Enable checkpointing in your config.yaml:

storage:
  checkpoint:
    enabled: true
    strategy: event
    recovery:
      auto_resume: true

Strategies

The strategy setting controls when checkpoints are saved:

Strategy Description Recommended For
event Saves after every agent turn (Post-LLM). Production. Safest and most consistent.
interval Saves every N iterations (plus events). Long-running loops or very expensive steps.
hybrid Combines both strategies. Complex workflows needing maximum safety.

Modifiers

You can fine-tune triggers with these flags:

  • after_tools: true: Save immediately after a tool execution finishes.
    • Why? If a tool takes 5 minutes to run (e.g., a scrape) and the server crashes, you don't want to re-run it.
  • before_llm: true: Save right before calling the LLM.
    • Why? Useful for debugging prompt generation issues.

Recovery Behavior

Control what happens when the server restarts:

  • auto_resume: If true, the server automatically attempts to resume any "pending" tasks on startup.
  • auto_resume_hitl:
    • true: Automatically resumes tasks that were paused for Human-in-the-Loop (HITL) approval.
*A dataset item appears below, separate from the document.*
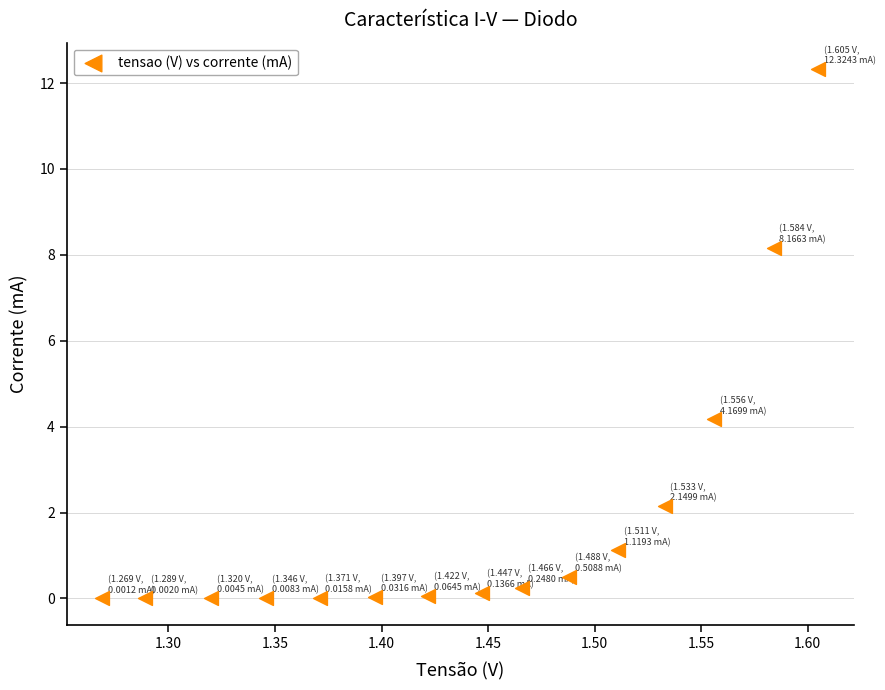

What is the range of X values (max minus min)?

0.3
It checks if you've since approved/denied the action and proceeds.
    • false: Paused tasks remain paused until you manually trigger them (security best practice for sensitive actions).

Human-in-the-Loop (HITL)

Checkpointing is critical for HITL workflows (input_required):

  1. Agent wants to run a sensitive tool (e.g., deploy_production).
  2. It pauses execution and creates a Checkpoint.
  3. It sends a notification requesting approval.
  4. Server can be restarted, upgraded, or stopped.
  5. When you approve the action (via Studio or API), the agent resumes from the checkpoint and executes the tool.

Storage Backends

Checkpoints are stored in your configured storage.sessions backend:

  • SQL (PostgreSQL/MySQL): Recommended for production.
  • InMemory: Good for testing, but checkpoints are lost on restart.

Architecture Notes

  • Stateless Recovery: Because recovery relies on event sourcing, you can safely upgrade Hector versions without "breaking" old checkpoints, as long as the event history format remains compatible.
  • Performance: Checkpoints are lightweight (metadata references), so saving them frequently (event strategy) has negligible performance impact.